A votre nomination, vous avez donné l’impression de quelqu’un qui en prenait pour perpète…
C’est vrai que ce n’était absolument pas ce que je souhaitais. Mais en devenant religieux, je donnais ma vie à Dieu. Par ailleurs, ce n’était là qu’un aspect de ce que je ressentais: à Rome, je sentais déjà qu’il y avait des choses à faire en Suisse.

Le simple fait d’affirmer que vous n’en aviez pas envie est surprenant!
Le cardinal Ratzinger disait depuis longtemps qu’il se réjouissait de sa retraite pour écrire des livres… Alors bien sûr qu’en arrivant sur le balcon, il n’a pas dit: «Quelle tuile! Je veux rentrer chez moi.»

Il y a des chances que vous soyez rappelé à Rome? Franchement…
On le dit parce que j’y ai vécu et que beaucoup pensent que j’y ai eu un rôle important. Mais c’est voir les choses à distance, un peu comme les Américains peuvent parfois voir la Suisse à l’image de Heidi. En fait, à Rome, il y a beaucoup de prêtres, 80 cardinaux et une multitude d’évêques. Ce que j’y ai fait n’était pas aussi important qu’on le pense parfois en Suisse. Maintenant je regarde simplement ce que je fais ici, sans me soucier du passé ni de l’avenir. Je suis bien là où je suis.

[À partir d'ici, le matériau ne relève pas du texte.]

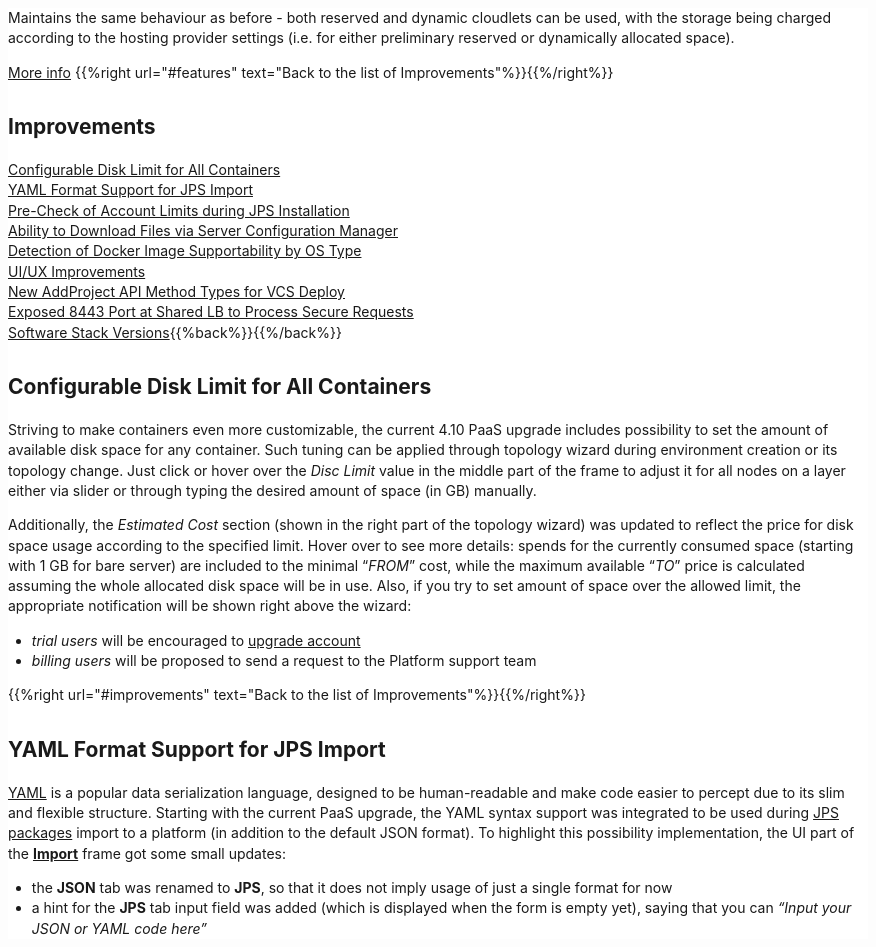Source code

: Maintains the same behaviour as before - both reserved and dynamic cloudlets can be used, with the storage being charged according to the hosting provider settings (i.e. for either preliminary reserved or dynamically allocated space).

[More info](/pricing-model)
{{%right url="#features" text="Back to the list of Improvements"%}}{{%/right%}}


## Improvements
[Configurable Disk Limit for All Containers](#configurable-disk-limit)  
[YAML Format Support for JPS Import](#yaml-jps-support)  
[Pre-Check of Account Limits during JPS Installation](#account-limits-precheck)  
[Ability to Download Files via Server Configuration Manager](#files-download)  
[Detection of Docker Image Supportability by OS Type](#docker-image-os-type)  
[UI/UX Improvements](#ui-improvements)  
[New AddProject API Method Types for VCS Deploy](#addproject-vcs)  
[Exposed 8443 Port at Shared LB to Process Secure Requests](#exposed-8443-port)  
[Software Stack Versions](#software){{%back%}}{{%/back%}}  


## Configurable Disk Limit for All Containers
Striving to make containers even more customizable, the current 4.10 PaaS upgrade includes possibility to set the amount of available disk space for any container. Such tuning can be applied through topology wizard during environment creation or its topology change. Just click or hover over the *Disc Limit* value in the middle part of the frame to adjust it for all nodes on a layer either via slider or through typing the desired amount of space (in GB) manually.

Additionally, the *Estimated Cost* section (shown in the right part of the topology wizard) was updated to reflect the price for disk space usage according to the specified limit. Hover over to see more details: spends for the currently consumed space (starting with 1 GB for bare server) are included to the minimal &ldquo;*FROM*&rdquo; cost, while the maximum available &ldquo;*TO*&rdquo; price is calculated assuming the whole allocated disk space will be in use. Also, if you try to set amount of space over the allowed limit, the appropriate notification will be shown right above the wizard:

* *trial users* will be encouraged to [upgrade account](/upgrade-refill-account)
* *billing users* will be proposed to send a request to the Platform support team

{{%right url="#improvements" text="Back to the list of Improvements"%}}{{%/right%}}


## YAML Format Support for JPS Import
[YAML](http://www.yaml.org/) is a popular data serialization language, designed to be human-readable and make code easier to percept due to its slim and flexible structure. Starting with the current PaaS upgrade, the YAML syntax support was integrated to be used during [JPS packages](/jps) import to a platform (in addition to the default JSON format).
To highlight this possibility implementation, the UI part of the **[Import](/environment-import)** frame got some small updates:

* the **JSON** tab was renamed to **JPS**, so that it does not imply usage of just a single format for now
* a hint for the **JPS** tab input field was added (which is displayed when the form is empty yet), saying that you can *&ldquo;Input your JSON or YAML code here&rdquo;*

Quel est votre message pour Pâques?
Un message d’espérance. La mort est quand même un obstacle fondamental pour la vie humaine, c’est peu dire… Et la résurrection, c’est vraiment passer par-delà la mort. Ce message change déjà la vie des gens… JnG

Commentaires

J'ai été touché par ces mots de Mgr Charles Morerod. "Maintenant je regarde simplement ce que je fais ici, sans me soucier du passé ni de l'avenir. Je suis bien là ou je suis." Ces paroles sont digne de notre Cher Padre Pio, auquel je vais prier pour lui demander de soutenir et inspirer Mgr Morerod dans son Diocese. GOD SPEED Mgr Charles Morerod.